■ Exercise instructions ■
Copy out every line of the material below word for word, leaving out the pictures.

■ Chart tasks with short answers ■
++++

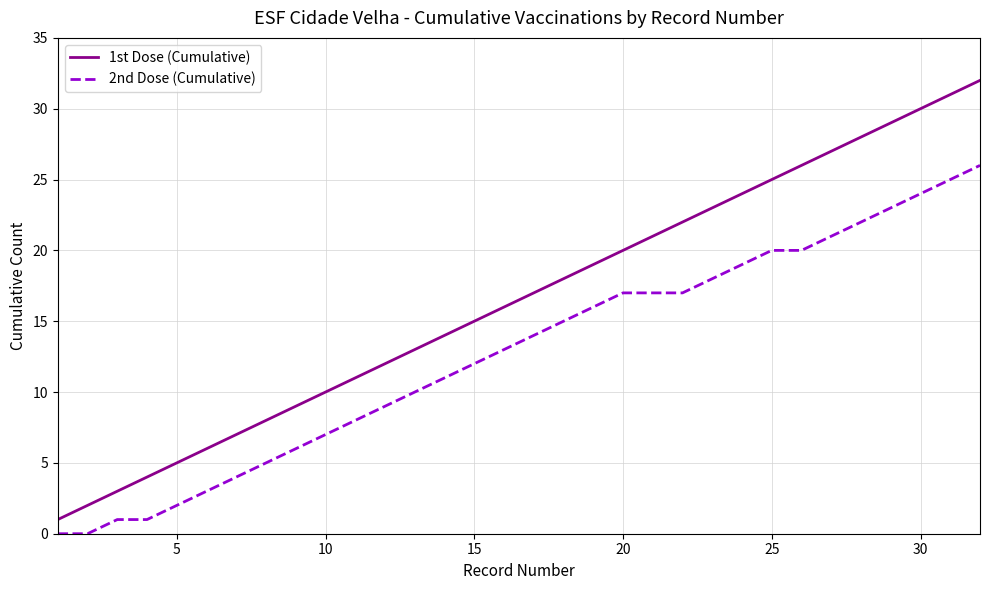

True or false: 1st Dose (Cumulative) and 2nd Dose (Cumulative) intersect in this chart.

False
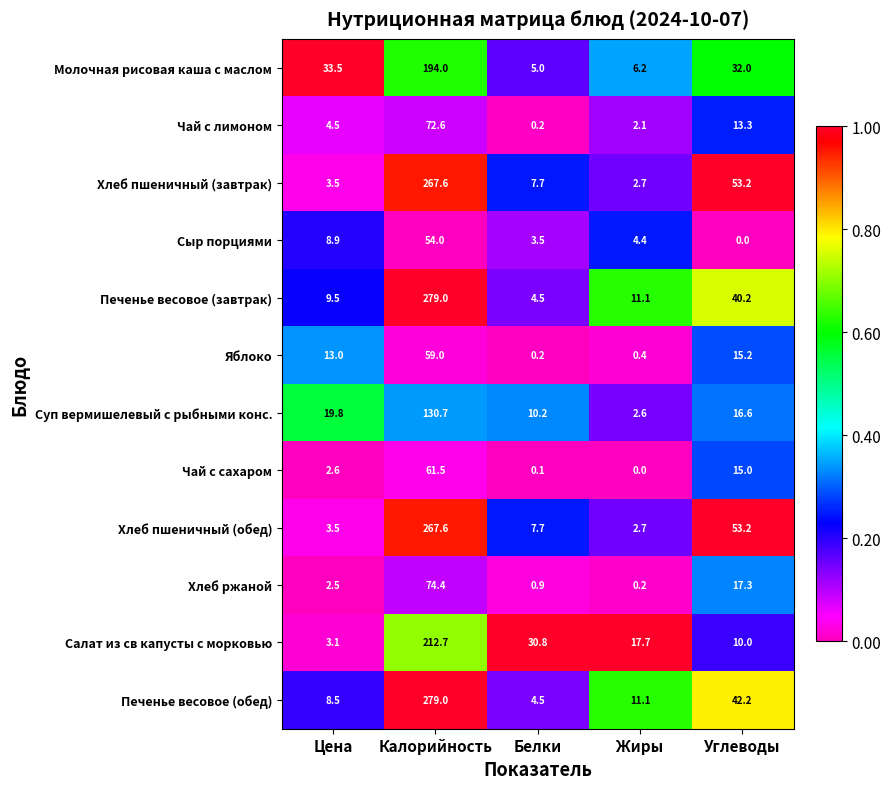

Where does the Чай с лимоном series first go above 4?

Цена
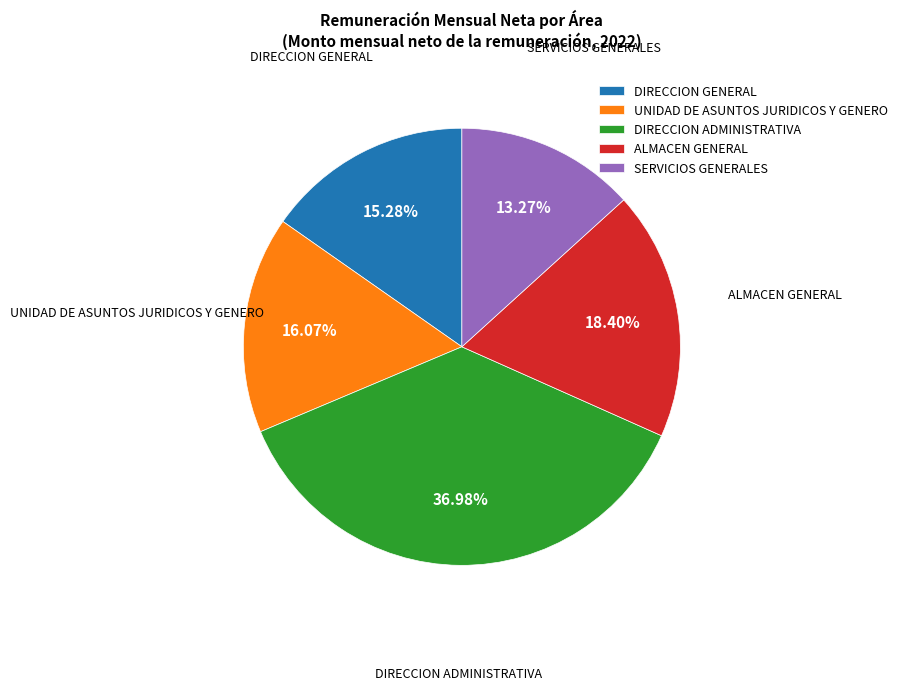

What is the ratio of the value at UNIDAD DE ASUNTOS JURIDICOS Y GENERO to the value at DIRECCION ADMINISTRATIVA?

0.4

++++

■ Reply ■
True or false: 1st Dose (Cumulative) and 2nd Dose (Cumulative) intersect in this chart.

False

Where does the Чай с лимоном series first go above 4?

Цена

What is the ratio of the value at UNIDAD DE ASUNTOS JURIDICOS Y GENERO to the value at DIRECCION ADMINISTRATIVA?

0.4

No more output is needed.